Quick answer: Stuttering is caused by inconsistent frame delivery, frames arriving unevenly. The underlying causes are frame drops from spikes of work, asset loads, GC, shader compilation, bursts, plus poor frame pacing.
Stuttering, the choppy, hitchy feeling that breaks immersion, is one of the most common performance complaints. It's caused by inconsistency, frames arriving unevenly, which comes from specific spikes. Here's what causes stuttering in games.
Stutter Is Inconsistent Frame Delivery
Stutter is what players feel when frames are delivered unevenly, some frames arrive late, causing the perceived choppiness. It's about consistency, not average frame rate, a game can average 60 FPS and still stutter badly if frames arrive inconsistently. The unevenness comes from frames that overran their budget.

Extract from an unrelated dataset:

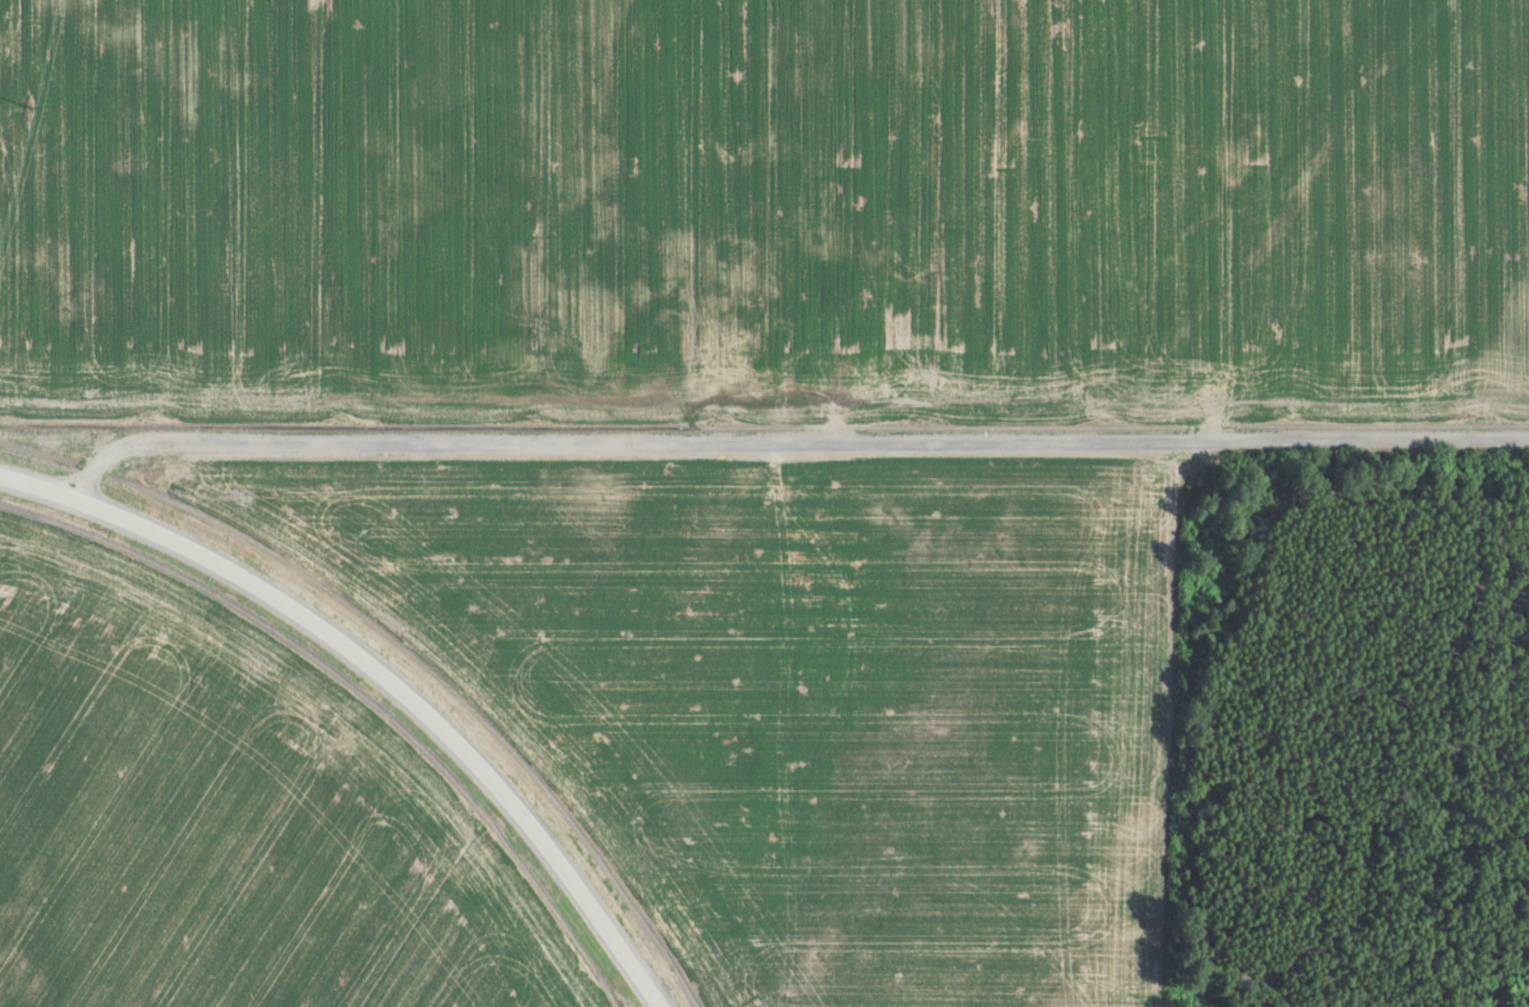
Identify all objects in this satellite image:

The causes of those overrunning frames are the same spikes behind frame drops:
- Asset loading on the main thread, blocking frames
- Garbage-collection pauses, brief stalls while memory is reclaimed
- Shader compilation, hitches when a new effect's shader compiles on demand
- Bursts of work, many spawns, effects, or heavy physics in one frame
- Poor frame pacing, frames presented at uneven intervals even when rendering is fast enough
Why It's About Consistency
Because stutter is about frame-to-frame consistency, you can't find it by looking at average FPS, which smooths over the uneven frames. You have to look at frame-time variance and the worst frames, the spikes, which is where the stutter actually lives.
Bugnet's performance snapshots capture frame-time data from real sessions, so you can see the variance and spikes behind the stutter, not just a flattering average. Capturing real-session frame times reveals the unevenness your average hides.
Fixing Stutter
Fixing stutter means eliminating the frame drops behind it: find the spiking work (loads, GC, shader compilation, bursts) using frame-time data, and smooth it, stream loads, reduce allocations, pre-compile shaders, spread bursts across frames. Addressing frame pacing helps too. Make frames consistent and the stutter disappears.
Bugnet captures frame-time spikes and what caused them, so you can target the stutter's source. So stuttering is caused by inconsistent frame delivery, from spikes of work and poor pacing, and the fix is smoothing those spikes so frames arrive evenly.
Stuttering is inconsistent frame delivery, frames arriving unevenly, caused by spikes (asset loads, GC, shader compilation, bursts) and poor pacing. Look at frame-time variance, not average FPS, and smooth the spikes.